* The problem: Leave out the pictures and copy each record below exactly.

* Provided records:
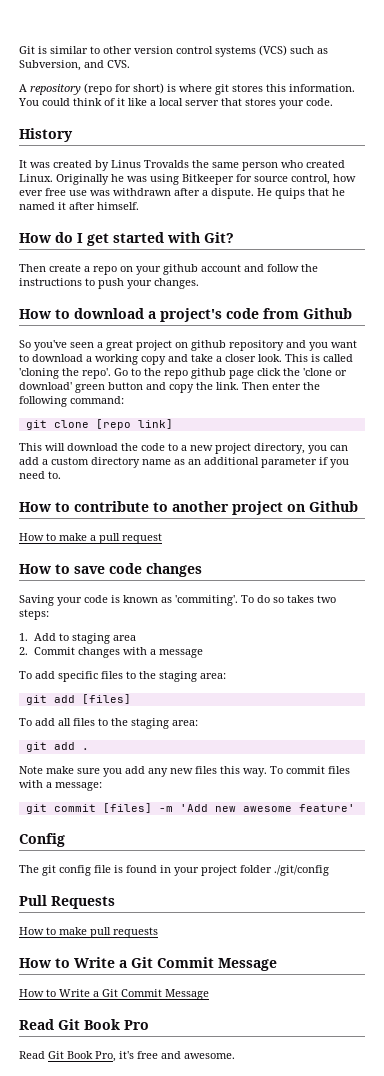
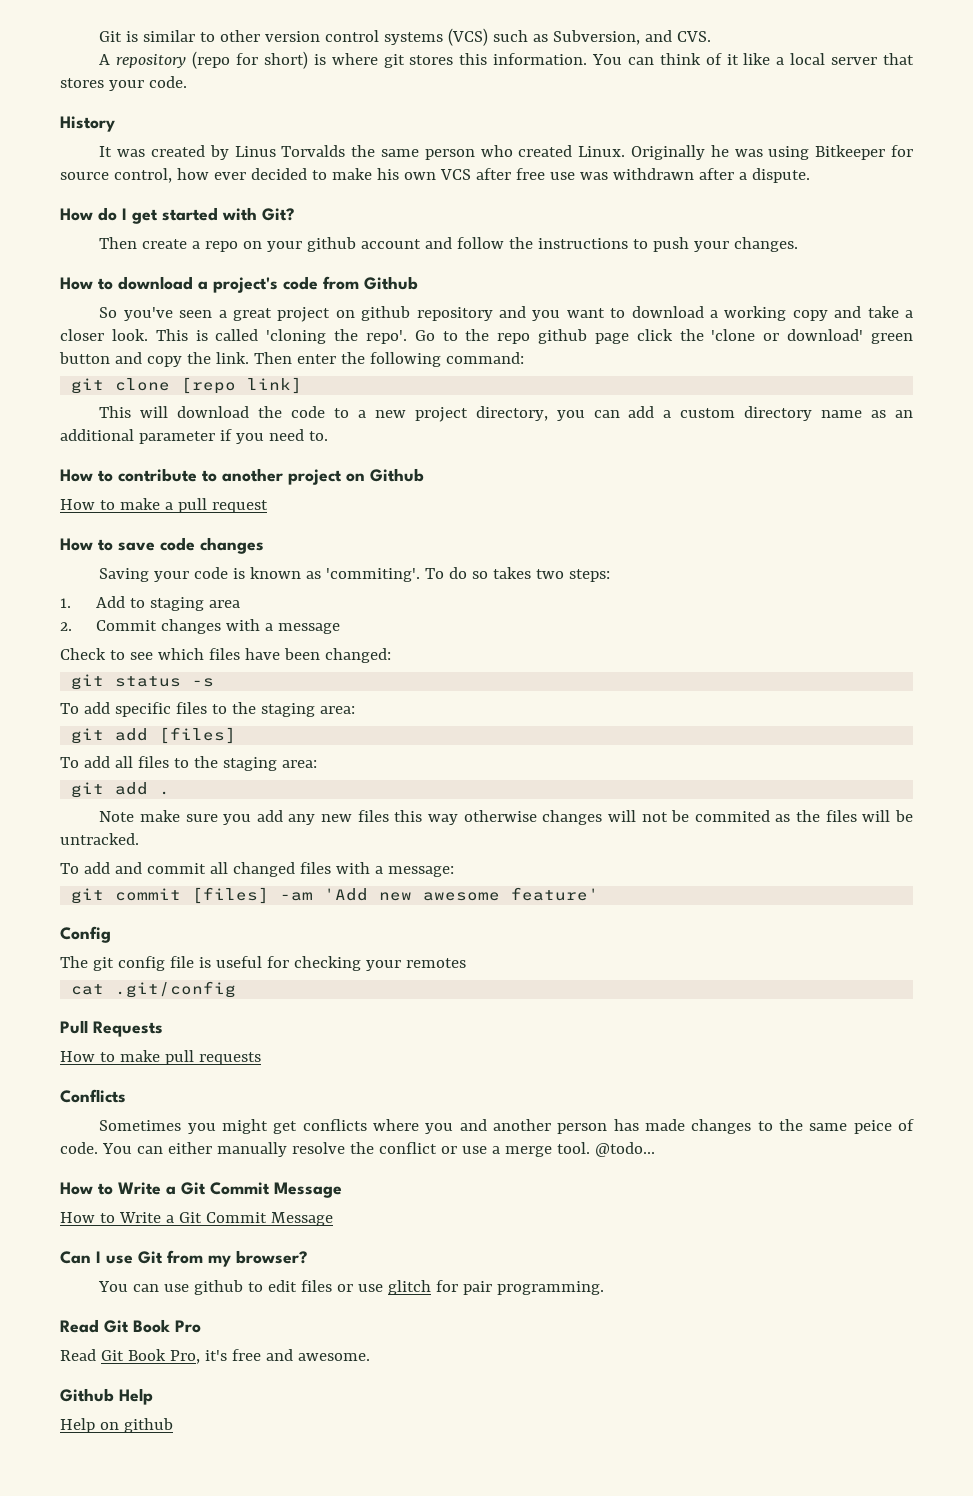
[42,98,70,106] could -> [627,57,654,65] can
[144,160,189,168] Trovalds -> [281,145,346,157] Torvalds
(43, 193) none -> [250,168,511,180] decided to make his own VCS after
[257,188,345,199] [19,202,139,210] He quips that he named it after himself. -> (810, 175) none
(203, 653) none -> [60,648,391,663] [71,674,215,690] // Check to see which files have been changed: // git status -s
[243,766,325,777] way. To commit -> [428,810,914,825] [60,833,139,845] [60,862,295,877] way otherwise changes will not be commited as the files will be untracked. // To add and commit all changed
[158,806,173,812] -m -> [280,892,314,901] -am
[126,865,329,876] found in your project folder ./git/config -> [215,956,466,971] [71,981,237,998] useful for checking your remotes // cat .git/config
(158, 932) none -> [60,1089,126,1103] [99,1119,915,1134] [60,1142,655,1157] // Conflicts // Sometimes you might get conflicts where you and another person has made changes to the same peice of code. You can either manually resolve the conflict or use a merge tool. @todo...
(209, 994) none -> [60,1250,307,1267] [98,1280,605,1295] // Can I use Git from my browser? // You can use github to edit files or use glitch for pair programming.
(235, 1056) none -> [60,1388,153,1405] [60,1418,173,1433] // Github Help // Help on github

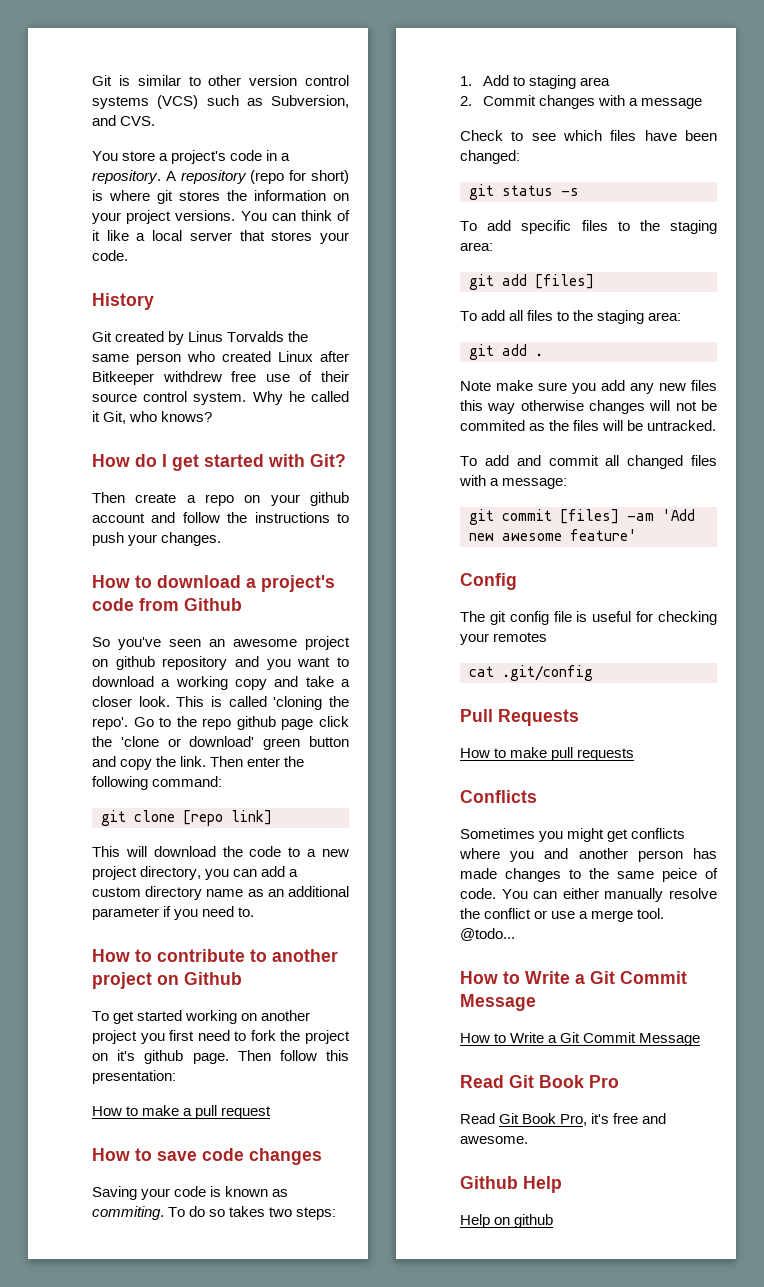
(712, 36) none -> [92,150,291,164] [92,170,161,184] You store a project's code in a repository.
[459,53,588,65] this information. -> [227,190,349,201] [92,210,236,224] the information on your project versions.
[99,146,146,157] It was -> [92,331,112,342] Git
[578,145,914,160] [60,168,810,183] Linux. Originally he was using Bitkeeper for source control, how ever decided to make his own VCS after free use was withdrawn after a dispute. -> [278,351,349,362] [92,371,349,385] [92,391,349,405] [92,411,213,424] Linux after Bitkeeper withdrew free use of their source control system. Why he called it Git, who knows?
[218,308,272,321] a great -> [209,639,297,647] an awesome
(424, 475) none -> [92,1010,311,1024] [92,1030,351,1044] [92,1050,350,1064] [92,1070,176,1084] // To get started working on another project you first need to fork the project on it's github page. Then follow this presentation:
[326,568,421,582] 'commiting'. -> [92,1206,164,1220] commiting.
[60,1250,307,1267] [98,1280,605,1295] // Can I use Git from my browser? // You can use github to edit files or use glitch for pair programming. -> (701, 1039) none

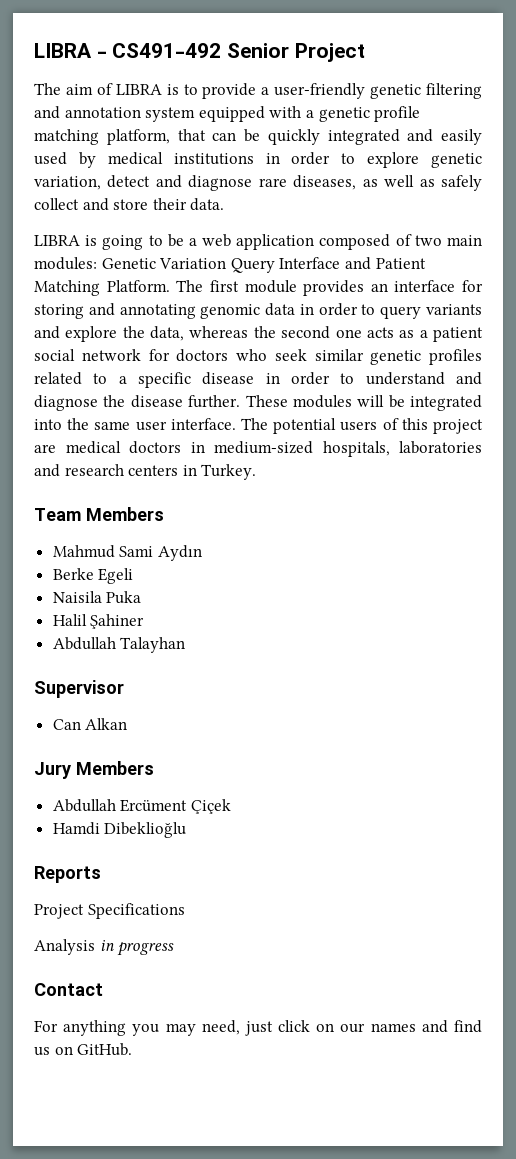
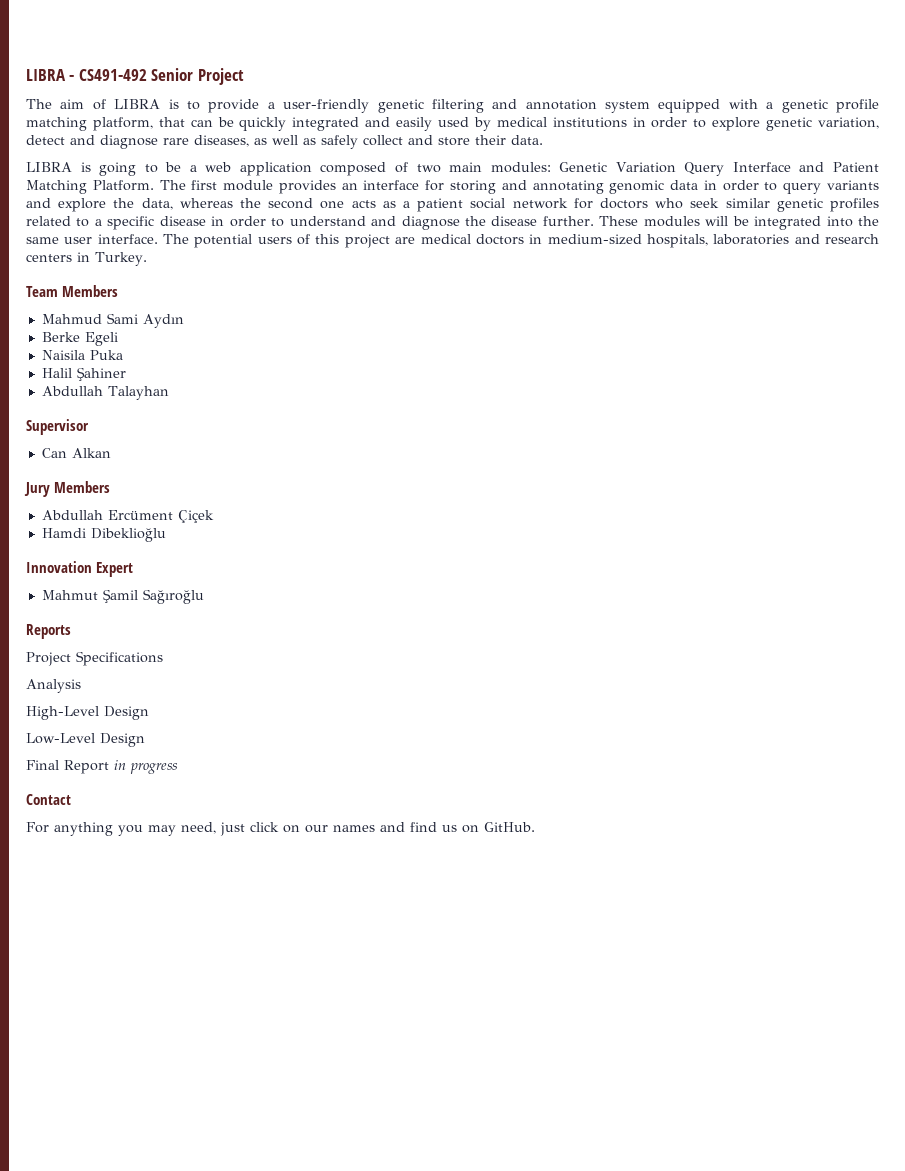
(187, 830) none -> [26,561,134,577] [41,589,204,604] // Innovation Expert // Mahmut Şamil Sağıroğlu
(95, 947) none -> [26,706,149,720] [26,733,145,747] [26,760,109,774] // High-Level Design // Low-Level Design // Final Report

* Problem solution:
[42,98,70,106] could -> [627,57,654,65] can
[144,160,189,168] Trovalds -> [281,145,346,157] Torvalds
(43, 193) none -> [250,168,511,180] decided to make his own VCS after
[257,188,345,199] [19,202,139,210] He quips that he named it after himself. -> (810, 175) none
(203, 653) none -> [60,648,391,663] [71,674,215,690] // Check to see which files have been changed: // git status -s
[243,766,325,777] way. To commit -> [428,810,914,825] [60,833,139,845] [60,862,295,877] way otherwise changes will not be commited as the files will be untracked. // To add and commit all changed
[158,806,173,812] -m -> [280,892,314,901] -am
[126,865,329,876] found in your project folder ./git/config -> [215,956,466,971] [71,981,237,998] useful for checking your remotes // cat .git/config
(158, 932) none -> [60,1089,126,1103] [99,1119,915,1134] [60,1142,655,1157] // Conflicts // Sometimes you might get conflicts where you and another person has made changes to the same peice of code. You can either manually resolve the conflict or use a merge tool. @todo...
(209, 994) none -> [60,1250,307,1267] [98,1280,605,1295] // Can I use Git from my browser? // You can use github to edit files or use glitch for pair programming.
(235, 1056) none -> [60,1388,153,1405] [60,1418,173,1433] // Github Help // Help on github

(712, 36) none -> [92,150,291,164] [92,170,161,184] You store a project's code in a repository.
[459,53,588,65] this information. -> [227,190,349,201] [92,210,236,224] the information on your project versions.
[99,146,146,157] It was -> [92,331,112,342] Git
[578,145,914,160] [60,168,810,183] Linux. Originally he was using Bitkeeper for source control, how ever decided to make his own VCS after free use was withdrawn after a dispute. -> [278,351,349,362] [92,371,349,385] [92,391,349,405] [92,411,213,424] Linux after Bitkeeper withdrew free use of their source control system. Why he called it Git, who knows?
[218,308,272,321] a great -> [209,639,297,647] an awesome
(424, 475) none -> [92,1010,311,1024] [92,1030,351,1044] [92,1050,350,1064] [92,1070,176,1084] // To get started working on another project you first need to fork the project on it's github page. Then follow this presentation:
[326,568,421,582] 'commiting'. -> [92,1206,164,1220] commiting.
[60,1250,307,1267] [98,1280,605,1295] // Can I use Git from my browser? // You can use github to edit files or use glitch for pair programming. -> (701, 1039) none

(187, 830) none -> [26,561,134,577] [41,589,204,604] // Innovation Expert // Mahmut Şamil Sağıroğlu
(95, 947) none -> [26,706,149,720] [26,733,145,747] [26,760,109,774] // High-Level Design // Low-Level Design // Final Report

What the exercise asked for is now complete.